9月26日、MSD株式会社は、悪性黒色腫に対する抗悪性腫瘍薬/抗PD-1抗体薬であるキイトルーダ(一般名:ペムブロリズマブ、以下キイトルーダ)について、添付文書の改訂と最適使用ガイドラインの改訂により、完全切除後のステージIIBまたはIICの悪性黒色腫患者への術後補助療法が可能になったと発表した。
悪性黒色腫は、色素産生(メラニン)細胞の増殖が制御できなくなるという特徴を持ち、皮膚がんで最も深刻と言われている。腫瘍の厚さや表面の潰瘍、転移の範囲に基づきステージI~IVに分類される。これまでキイトルーダの最適使用推奨ガイドラインでは、完全切除後の術後補助療法として投与が可能な患者はステージIIIのみであった。

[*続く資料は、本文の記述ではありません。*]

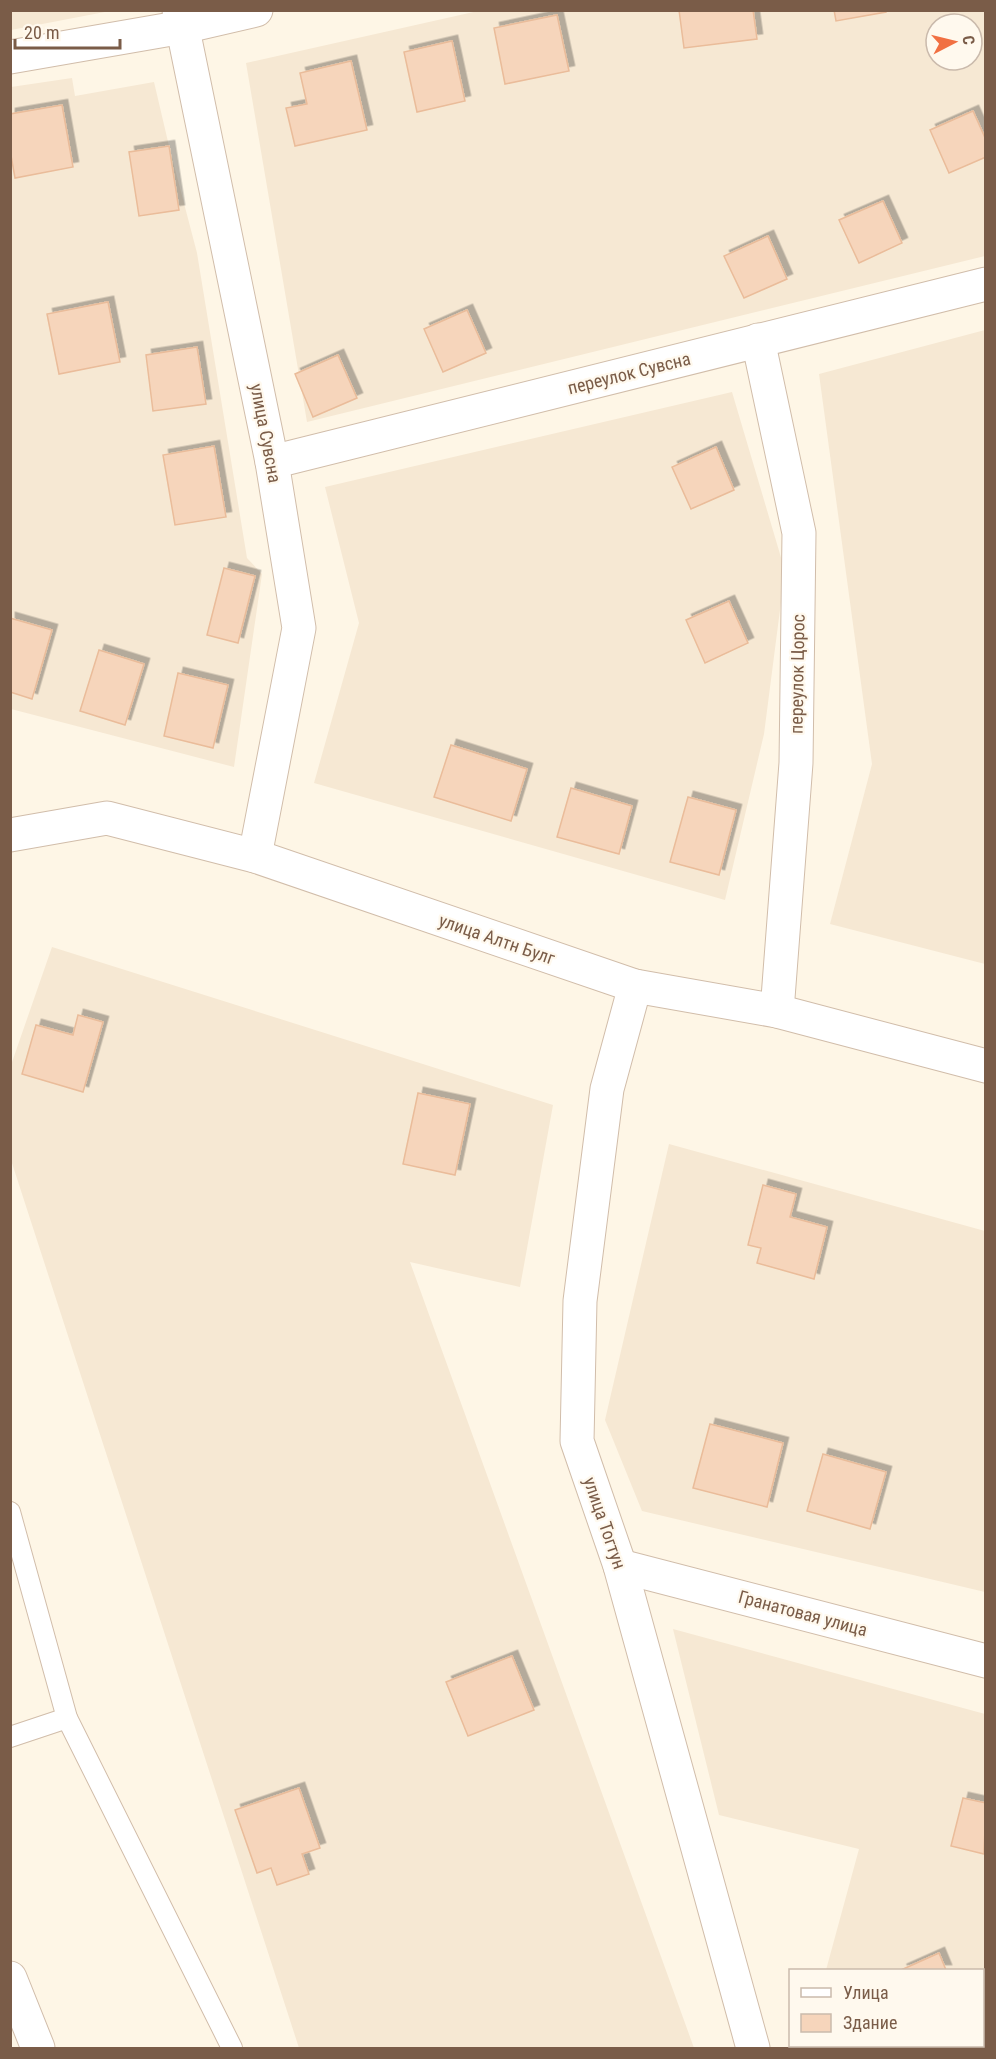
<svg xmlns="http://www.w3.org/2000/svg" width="996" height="2059" font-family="'Roboto Condensed',sans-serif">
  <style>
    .residential { fill: #f6e8d3; fill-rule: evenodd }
    .building { fill: #f6d5bb; stroke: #eabc9a; stroke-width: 1.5; filter: url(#shadow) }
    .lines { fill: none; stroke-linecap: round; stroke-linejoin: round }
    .lane-casing { stroke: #d1bdaa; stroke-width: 22 }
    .street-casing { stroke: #d1bdaa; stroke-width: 35 }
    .lane { stroke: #fff; stroke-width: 20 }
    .street { stroke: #fff; stroke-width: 33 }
    .labels { text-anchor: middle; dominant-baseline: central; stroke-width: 4.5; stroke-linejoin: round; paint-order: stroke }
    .street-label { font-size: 18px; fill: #7a5c48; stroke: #fff9ee }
  </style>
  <defs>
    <filter id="shadow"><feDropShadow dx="5.5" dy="-5.5" stdDeviation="0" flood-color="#0004"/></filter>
  </defs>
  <rect width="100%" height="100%" fill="#fef6e6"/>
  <g class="residential">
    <path d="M11 10H110V11L11 30Z"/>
    <path d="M478 11H985V256L307 422 246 63ZM936 24H972V60H936Z"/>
    <path d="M72 78 75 96 154 82 169 146 197 253 247 558 262 574 234 767 11 709V87Z"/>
    <path d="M985 330H986L985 964 830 924 872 764 819 374Z"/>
    <path d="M732 392 785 571 764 734 725 900 314 783 359 623 325 487Z"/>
    <path d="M52 947 553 1105 520 1287 410 1262 694 2048H299L11 1160V1065Z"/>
    <path d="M669 1144 985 1231V1592L642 1511 605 1420Z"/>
    <path d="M673 1629 985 1714V2048H804L805 2046H982V1970H826L859 1849 719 1815Z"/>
  </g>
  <g class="building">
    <path d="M679 10H753L757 39 684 48Z"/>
    <path d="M834 10H886V12L836 21Z"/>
    <path d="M557 15 569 71 505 84 494 28Z"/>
    <path d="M452 41 465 101 417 112 404 52Z"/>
    <path d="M351 61 367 130 295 146 286 108 307 104 300 73Z"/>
    <path d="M62 105 73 167 15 178 10 150V114Z"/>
    <path d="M973 111 986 140V157L949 173 930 130Z"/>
    <path d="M169 146 179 210 139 216 129 152Z"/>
    <path d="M883 201 902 243 859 263 839 220Z"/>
    <path d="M768 236 787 279 744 298 724 256Z"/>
    <path d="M108 302 120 362 59 374 47 314Z"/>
    <path d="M467 310 486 353 443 372 424 329Z"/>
    <path d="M197 347 206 404 153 411 146 355Z"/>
    <path d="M338 355 357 398 313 417 295 374Z"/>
    <path d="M214 446 226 517 175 525 163 455Z"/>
    <path d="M716 447 734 490 691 509 672 467Z"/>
    <path d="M224 568 255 576 238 643 207 635Z"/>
    <path d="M729 601 748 643 705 663 686 620Z"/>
    <path d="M10 618 52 630 32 699 10 692Z"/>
    <path d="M99 650 144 664 125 725 80 711Z"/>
    <path d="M178 673 228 685 213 748 164 736Z"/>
    <path d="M451 745 527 769 511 821 434 797Z"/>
    <path d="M571 788 632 806 619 854 557 837Z"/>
    <path d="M688 797 736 810 719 875 670 862Z"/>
    <path d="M78 1015 103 1022 83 1092 22 1074 36 1025 73 1035Z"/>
    <path d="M418 1093 470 1104 455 1175 403 1164Z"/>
    <path d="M763 1185 796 1194 790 1217 827 1227 814 1279 757 1263 761 1248 748 1245Z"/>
    <path d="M710 1424 783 1443 767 1507 693 1488Z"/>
    <path d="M823 1454 886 1472 870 1529 807 1511Z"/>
    <path d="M512 1656 534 1710 468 1736 446 1682Z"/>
    <path d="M299 1788 320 1848 302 1854 309 1874 277 1885 271 1868 257 1873 235 1810Z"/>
    <path d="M963 1798 986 1803 984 1854 951 1846Z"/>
    <path d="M939 1953 946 1970H901Z"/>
  </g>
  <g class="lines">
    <g class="lane-casing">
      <g id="lane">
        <path d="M10 1512 67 1718 232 2048"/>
        <path d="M10 1737 67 1718"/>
      </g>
    </g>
    <g class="street-casing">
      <g id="street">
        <path d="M179 10 272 462 299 628 255 856"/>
        <path d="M10 57 183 27 256 10"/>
        <path d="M758 340 799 533 796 763 777 1011"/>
        <path d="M272 462 986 284"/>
        <path d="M10 835 107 818 255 856 635 986 777 1011 986 1066"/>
        <path d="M635 986 607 1089 580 1301 577 1441 620 1566 753 2048"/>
        <path d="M620 1566 986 1661"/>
        <path d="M10 1978 38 2048"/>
      </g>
    </g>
    <use href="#lane" class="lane"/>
    <use href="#street" class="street"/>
  </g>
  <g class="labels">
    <g class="street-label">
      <text transform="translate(629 373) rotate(-14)">переулок Сувсна</text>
      <text transform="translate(266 433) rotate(79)">улица Сувсна</text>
      <text transform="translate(797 674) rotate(-89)">переулок Цорос</text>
      <text transform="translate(497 939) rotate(19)">улица Алтн Булг</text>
      <text transform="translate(605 1523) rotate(71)">улица Тогтун</text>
      <text transform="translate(803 1613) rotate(15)">Гранатовая улица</text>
    </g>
  </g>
  <rect width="996" height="2059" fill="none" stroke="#7a5c48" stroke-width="24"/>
  <rect x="789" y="1969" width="195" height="78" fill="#fff9ee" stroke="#cabaac" stroke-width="1.5"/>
  <rect x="801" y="1988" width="30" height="9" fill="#ffffff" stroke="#cabaac" stroke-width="1.5"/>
  <text x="843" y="1999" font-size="18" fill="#7a5c48">Улица</text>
  <rect x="801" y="2014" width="30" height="18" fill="#f6d5bb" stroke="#cabaac" stroke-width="1.5"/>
  <text x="843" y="2029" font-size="18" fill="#7a5c48">Здание</text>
  <g transform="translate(954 42) rotate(83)"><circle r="28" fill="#fff9ee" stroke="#cabaac" stroke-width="1.5"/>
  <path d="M0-4.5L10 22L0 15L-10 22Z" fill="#f17042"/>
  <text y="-9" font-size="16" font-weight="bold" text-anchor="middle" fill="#7a5c48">С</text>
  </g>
  <path d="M15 39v9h105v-9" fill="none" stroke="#7a5c48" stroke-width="3"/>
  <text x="24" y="39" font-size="18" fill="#7a5c48" stroke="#fff9ee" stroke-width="4.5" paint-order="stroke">20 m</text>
</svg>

今回の添付文書改訂は、第3相KEYNOTE-716試験の結果に基づくもの。同試験では、完全切除後のステージIIBまたはIICの悪性黒色腫患者(うち3人は日本人)を対象に、術後補助療法として3週ごとにキイトルーダ200mgを投与した際の有効性と安全性をプラセボと比較検証した。中間解析の結果、全患者群において無再発生存期間(RFS)を統計学的有意に延長した(HR:0.65、95%信頼区間:0.46-0.92、P=0.00658)。
キイトルーダとは キイトルーダは免疫チェックポイント阻害薬の1つであり、免疫に関与する活性化T細胞上に発現するPD-1と結合することで、がん細胞上のPD-L1/2とPD-1が結合するのを阻害する。これによりがん細胞がT細胞の働きを抑制するのを阻害し、T細胞が再活性化されることによりがん細胞を排除する。